The Outer Banks is a 200-mile-long string of what are called “barrier islands.” Lying off the coast of North Carolina and a very small portion of Virginia, the Outer Banks offer stunning natural beauty, a temperate climate, and some of the best fishing opportunities in the country. After a long winter spent with fishing gear put away, many avid sport fishing fans are all too eager to once again take up the challenge of landing fish of all types, and they often head to the Outer Banks to do so. Spring and summer fishing in the Outer Banks appeals to fisherman from all over the country, and for good reason.
Ease of Travel to the Outer Banks
There are many reasons why the Outer Banks is a great fishing destination in the spring and summer months. It’s easy to get to the Outer Banks by car from most any location in the U.S. and Canada. Interstate highways connect to well-maintained state roads and highways in North Carolina and travel by car to OBX, as the Outer Banks are commonly known, is scenic.
Norfolk International Airport in Norfolk, Virginia, lies only 82 miles to the north, with easy travel by car directly from the airport. Raleigh Durham International Airport in North Carolina is about 192 miles west of the Outer Banks, and the drive is both easy and scenic. There are also air charters available that fly directly into airfields in and around the OBX.
Ground transportation in the Outer Banks includes car rentals, limos, shuttles, and tour buses. Ferry service between the mainland of North Carolina and OBX and its islands is also a fixture. It’s very easy for sport fishing enthusiasts to focus on fishing and not on getting from island to island, or fishing area to fishing area, and this is a definite bonus when you’re interested in maintaining your focus.
Fishing the Outer Banks
There are many ways to fish the Outer Banks, including offshore in larger watercraft, off a pier, inshore, or near-shore in small boats and in the surf areas. Offshore fishing in the Outer Banks typically means a two-hour or so boat ride to the waters of the Gulf Stream, and spring and early summer months provide not only warm temperatures but also calmer waters.
Scheduled offshore fishing excursions in the Outer Banks usually depart no later than 6 AM so that fishing areas are reached by 8 AM to allow for a full day of quality fishing. Different species of deepwater fish make their way through the Outer Banks in the spring and summer, such as yellowfin tuna in the spring and various size fish and dolphin in the late spring and early summer months.
Many anglers heading to the Outer Banks prefer inshore and near-shore fishing rather than deepwater fishing.
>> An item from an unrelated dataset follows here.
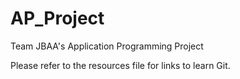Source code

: # AP_Project
Team JBAA's Application Programming Project

Please refer to the resources file for links to learn Git.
In boats, trolling fishing may net Outer Banks anglers a range of species such as Spanish and king mackerel. Other fishing fans prefer plying their sport on various piers dotting the Outer Banks in the spring and summer months, and bait and tackle shops are conveniently located near many OBX piers.
Outer Banks Surf Fishing
Successful fishing in the surf along the Outer Banks can be an exciting experience where technique, understanding of local currents, and determination make it an enjoyable spring and summer pastime. Some beach fishing area in the Outer Banks have their own opening and closing schedule, and on Hatteras Island U.S. National Park Service rules dictate which beach surf areas are open to off-road vehicles.
The NPS also has other requirements and rules Outer Banks surf fishing fans must follow, and it’s a good idea to learn them prior to showing up and trying to cast tackle rigs into the water. Outer Banks surf fish species include speckled trout, croaker, bluefish, and sea mullet.
Outer Banks Tourist Traffic
The Outer Banks area is a natural tourist destination. As spring melts into summer in OBX, greater numbers of visitors begin pouring in and fishing charter businesses may book up, making it important to reserve early. Popular surf and inshore fishing areas in the Outer Banks may also become more populous in the summer than in the spring, and air temperatures can also sometimes become balmy when offshore breezes subside.